(Provided data begins)

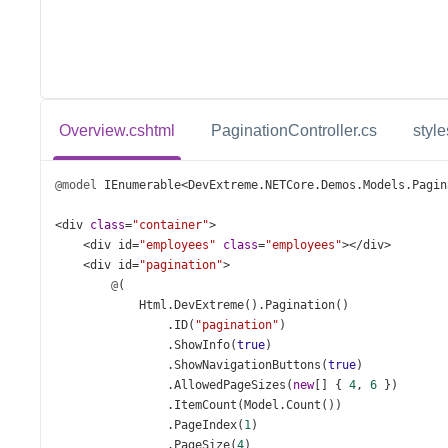
Overview.cshtml
PaginationController.cs
style
@model
IEnumerable
<
DevExtreme
.
NETCore
.
Demos
.
Models
.
Pagin
<
div
class
=
"container"
>
<
div
id
=
"employees"
class
=
"employees"
></
div
>
<
div
id
=
"pagination"
>
@
(
Html
.
DevExtreme
().
Pagination
()
                .
ID
(
"pagination"
)
                .
ShowInfo
(
true
)
                .
ShowNavigationButtons
(
true
)
                .
AllowedPageSizes
(
new
[] { 
4
, 
6
 })
                .
ItemCount
(
Model
.
Count
())
                .
PageIndex
(
1
)
                .
PageSize
(
4
)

(Provided data ends)

* [Task item]
Could you reproduce the text read from each of the items above line for line, leaving out the pictures?

* [Response to this exercise]
Overview.cshtml
PaginationController.cs
style
@model
IEnumerable
<
DevExtreme
.
NETCore
.
Demos
.
Models
.
Pagin
<
div
class
=
"container"
>
<
div
id
=
"employees"
class
=
"employees"
></
div
>
<
div
id
=
"pagination"
>
@
(
Html
.
DevExtreme
().
Pagination
()
                .
ID
(
"pagination"
)
                .
ShowInfo
(
true
)
                .
ShowNavigationButtons
(
true
)
                .
AllowedPageSizes
(
new
[] { 
4
, 
6
 })
                .
ItemCount
(
Model
.
Count
())
                .
PageIndex
(
1
)
                .
PageSize
(
4
)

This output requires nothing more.